Compositeurs français contemporains de Louis Vierne

Sylvio Lazzari (1857-1944)

Sylvio Lazzari est né le 30 décembre 1857 à Bozen, dans le Tyrol méridional. Son nom italien provient de l’origine napolitaine de son père. Ce dernier est mort alors que le jeune Sylvio n’avait que trois ans. Le remariage de sa mère le laisse enfant unique. Il commence très tôt l’apprentissage de la musique : dès six ans le violon et à huit ans il entre dans l’orchestre de la ville. Cependant, suivant la volonté de sa famille, il ne se tourne pas vers une carrière musicale mais juridique. Cela ne l’empêche pas de publier quelques mélodies. Mais à vingt-cinq ans, une fois son diplôme obtenu à Vienne, il part pour Paris puis pour Londres. Une mésaventure le fait rester en France et il réussit, par de curieux hasards, à s’introduire dans le milieu artistique de la capitale en dépit d'un fort sentiment anti-germanique ambiant.

Pianiste reconnu, il rencontre Gounod en 1883 qui l’envoie au Conservatoire parfaire ses études. Il entre dans la classe de César Franck qui influencera énormément son style. Il compose sur le coup plusieurs œuvres de musique de chambre de grande valeur : un quatuor à cordes en 1887, un octuor à vents en 1889, un trio pour violon, violoncelle et piano et une sonate pour violon et piano dédiée à Eugène Ysaye qui la joua fréquemment. Il est naturalisé français en 1896. Son premier opéra Amor (1889-1894, crée en 1898) marque son amour pour la Bretagne. Son second grand opéra La lépreuse (1899-1902, crée en 1912 à l’Opéra-Comique) reste son œuvre la plus populaire. Suivront ensuite Melaenis (1905-1912, crée en 1927 à Mulhouse), Le Sauteriot (1913-1917, crée en 1917 à Chicago), puis la Tour de feu (1928, des extraits sont enregistrés chez Malibran Music).

Sylvio Lazzari meurt mort le 10 juin 1944 à Suresnes d’une congestion pulmonaire. Son œuvre comprend, outre la musique de chambre et les opéras cités ci-dessus, une splendide symphonie pour orchestre (1907, enregistrée chez Naxos), un Concertstück pour piano et orchestre (1895), une rhapsodie pour violon et orchestre (1922) et plusieurs poèmes symphoniques : Effets de nuit (d’après Verlaine, 1890, enregistré par Michel Plasson), Tableaux maritimes (1920, enregistré chez Naxos), Impressions d’Adriatiques, Fête Bretonne. On trouve aussi une vingtaine de pièces pour piano et une cinquantaine de mélodies diverses.

Ses premières œuvres se placent dans la lignée de l’école franckiste fortement influencée par Wagner. Mais il se détache légèrement de cette voie romantique en incluant le folklore de la Bretagne et un impressionnisme discret. « Sylvio Lazzari demeure extrêmement personnel par la force de sa pensée et la couleur très particulière de sa sensibilité passionnée. Son écriture est claire et robuste, et son orchestre très soigné découvre des effets pathétiques extraordinairement persuasifs. » (Emile Vuillermoz).

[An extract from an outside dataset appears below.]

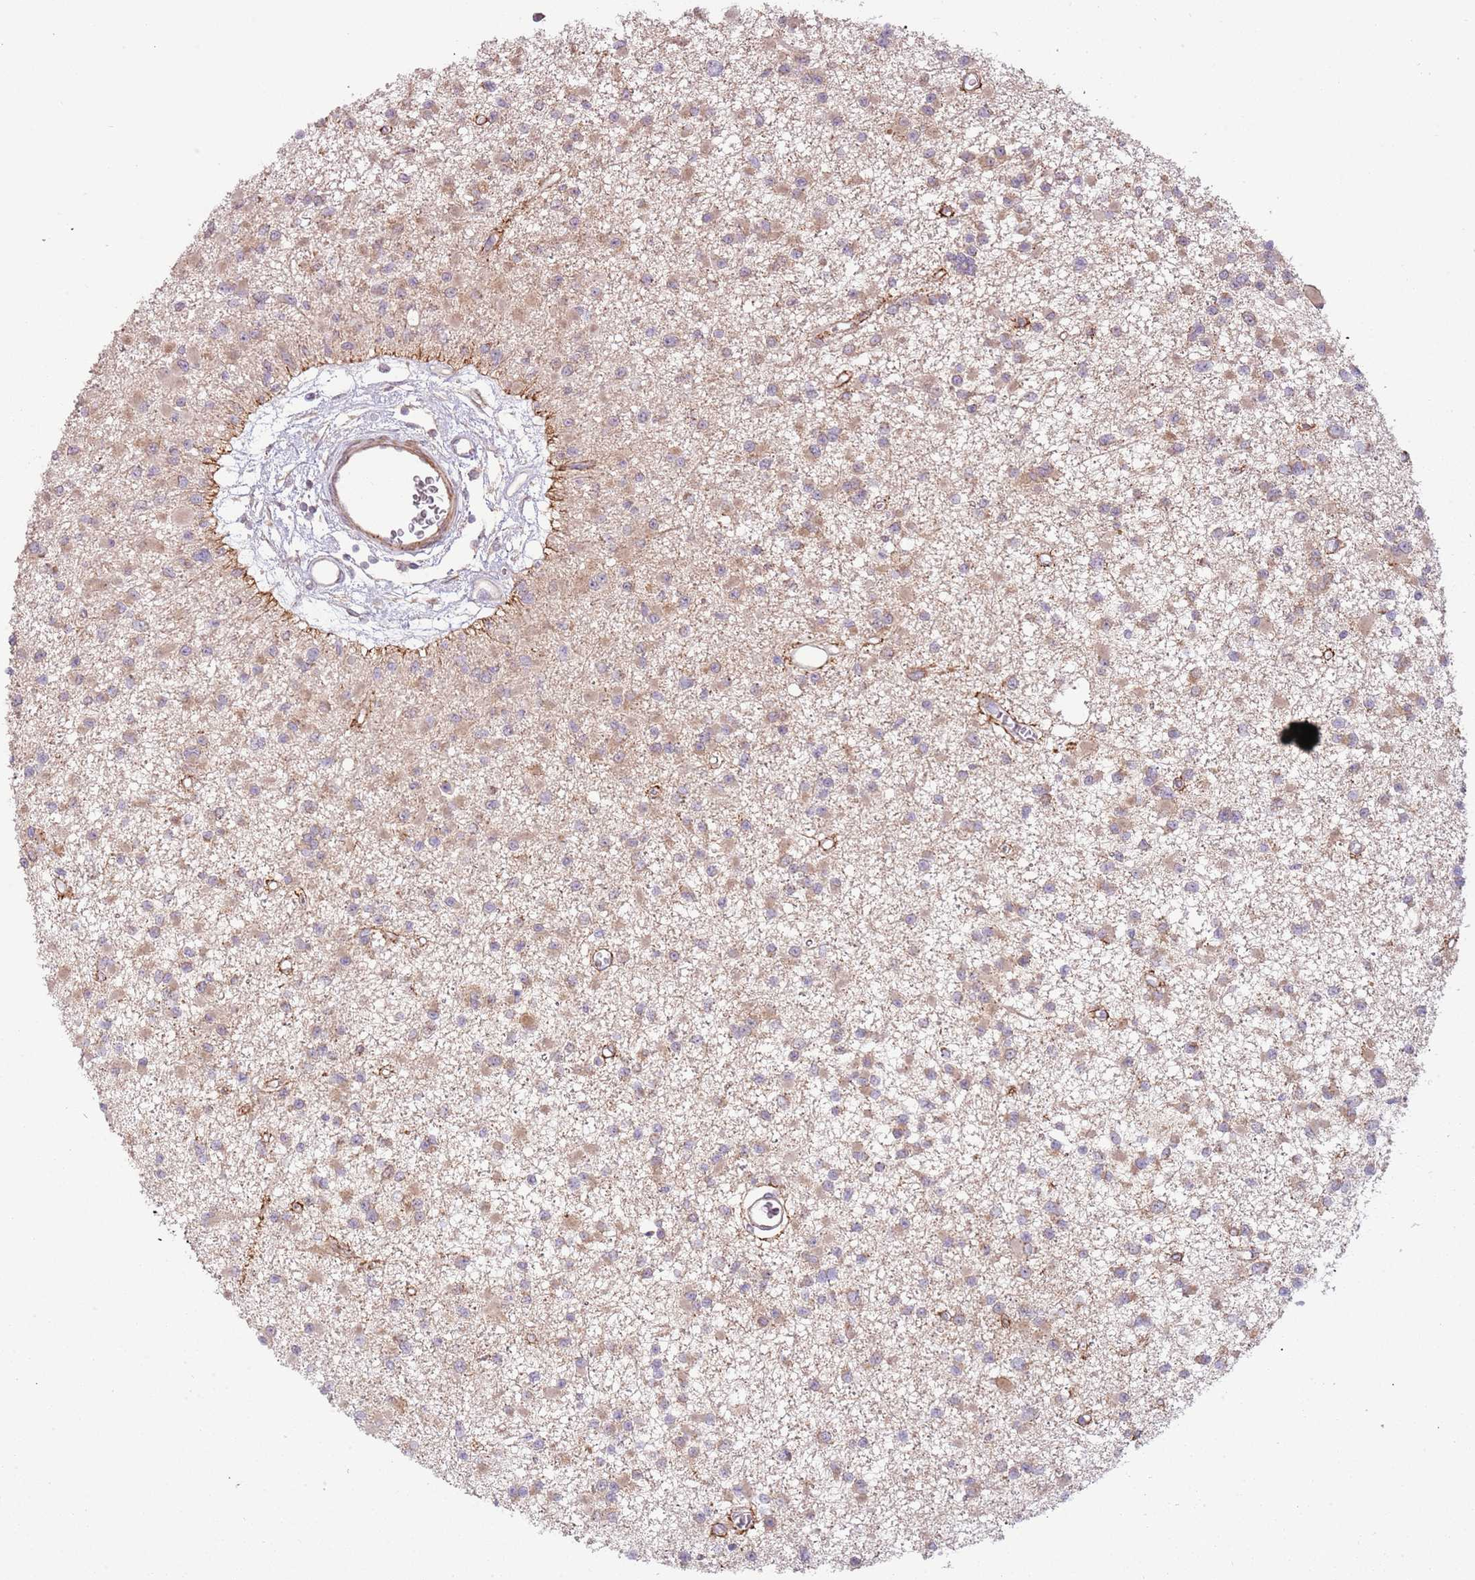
{"staining": {"intensity": "weak", "quantity": "25%-75%", "location": "cytoplasmic/membranous"}, "tissue": "glioma", "cell_type": "Tumor cells", "image_type": "cancer", "snomed": [{"axis": "morphology", "description": "Glioma, malignant, Low grade"}, {"axis": "topography", "description": "Brain"}], "caption": "There is low levels of weak cytoplasmic/membranous positivity in tumor cells of low-grade glioma (malignant), as demonstrated by immunohistochemical staining (brown color).", "gene": "DTD2", "patient": {"sex": "female", "age": 22}}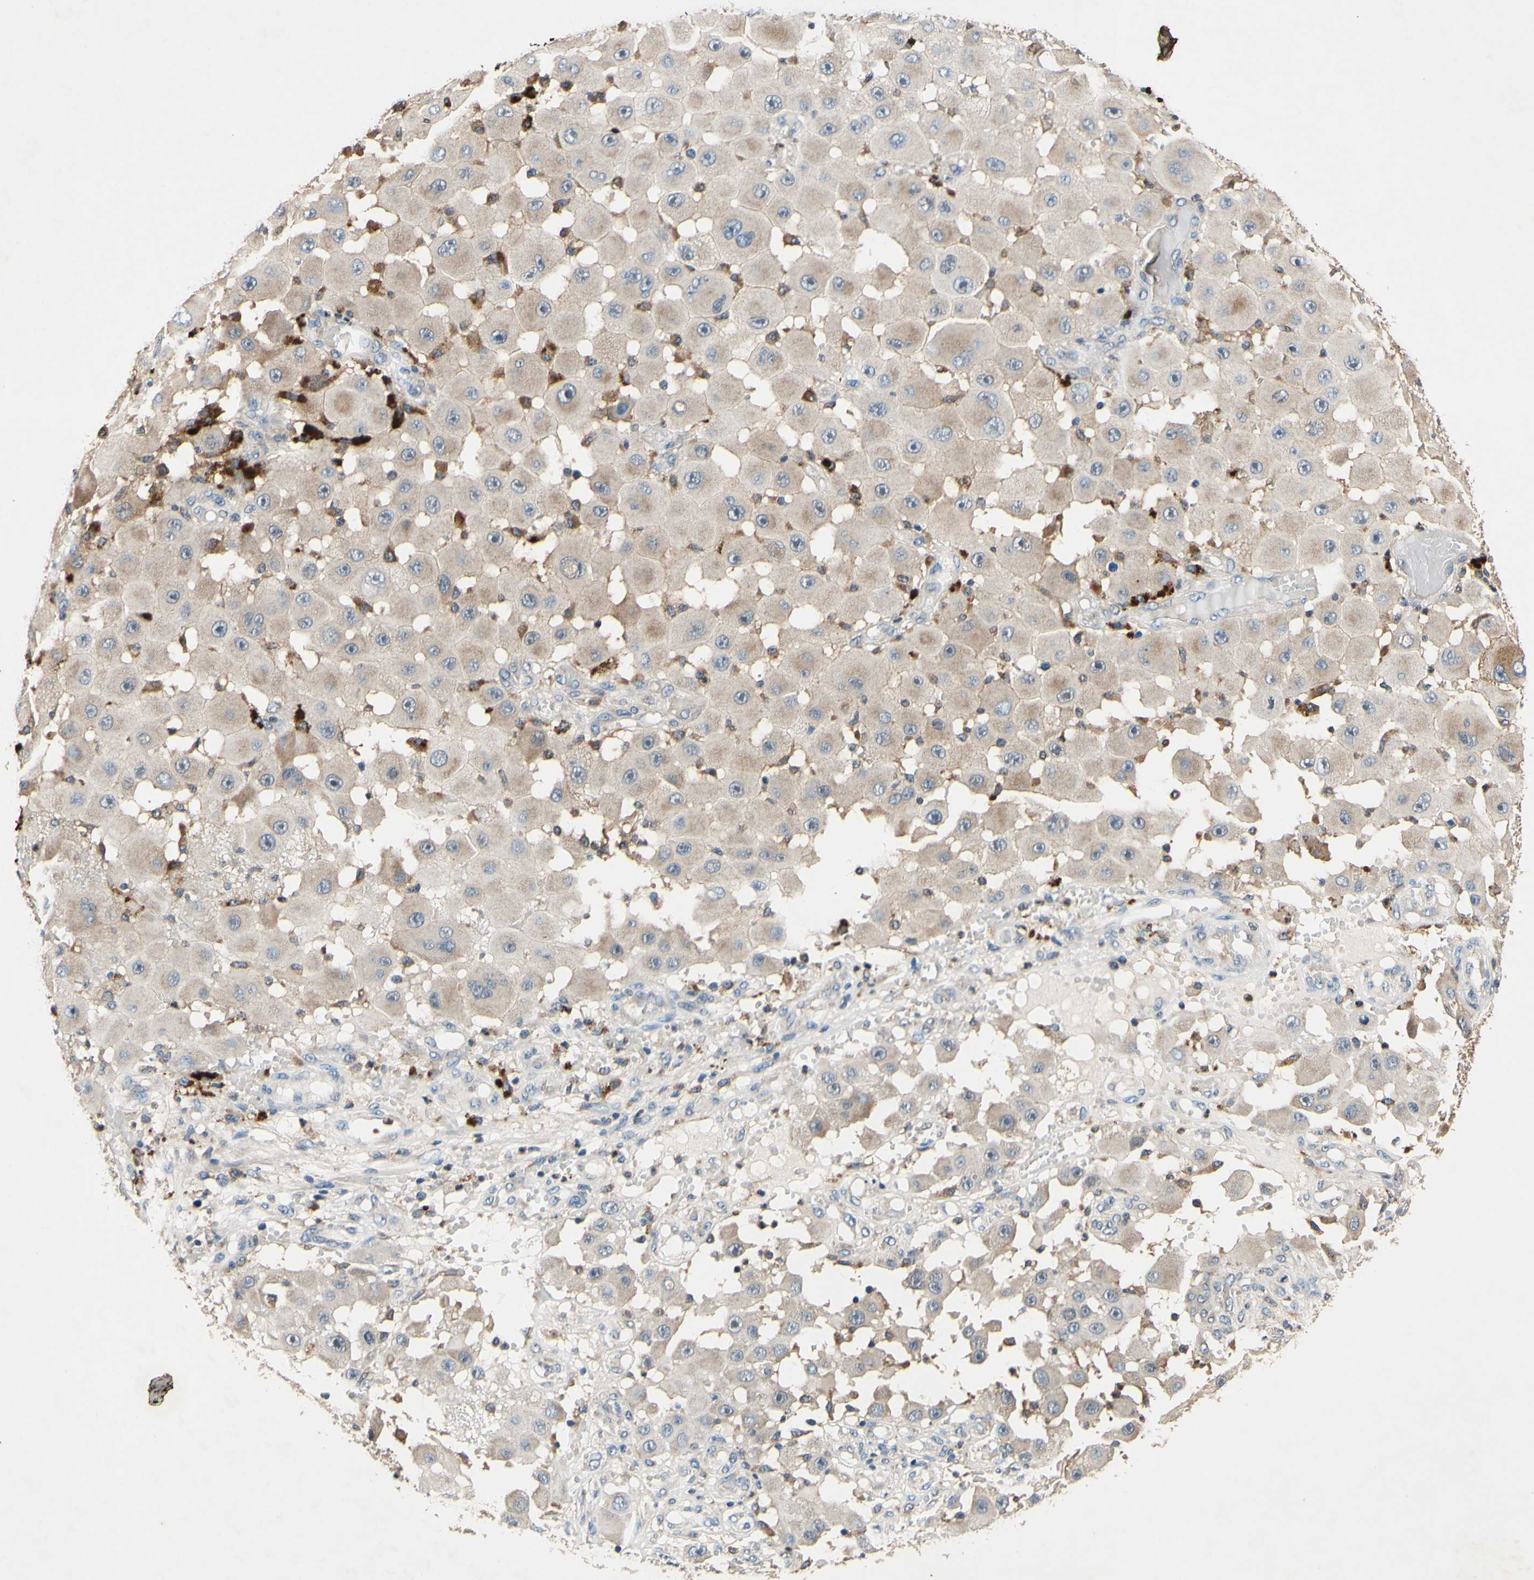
{"staining": {"intensity": "weak", "quantity": ">75%", "location": "cytoplasmic/membranous"}, "tissue": "melanoma", "cell_type": "Tumor cells", "image_type": "cancer", "snomed": [{"axis": "morphology", "description": "Malignant melanoma, NOS"}, {"axis": "topography", "description": "Skin"}], "caption": "Melanoma stained with a protein marker displays weak staining in tumor cells.", "gene": "PLA2G4A", "patient": {"sex": "female", "age": 81}}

Il eut de son vivant de réels succès, mais toujours sans aucune suite : « Bref, sans jamais avoir été un artiste méconnu, car ses succès furent nombreux, Lazzari a été poursuivi toute sa vie par un génie malfaisant qui s’est appliqué à gâter ses réussites. On songe à ces contes classique où un fée, mécontente de ne pas avoir été invitée au baptême d’un nouveau-né, exerce sur l’enfant au cours de son existence, les plus sournoises représailles. Autour du petit Sylvio, on a dû blesser l’amour-propre d’une fée... » (Emile Vuillermoz, l’information musicale, 1942).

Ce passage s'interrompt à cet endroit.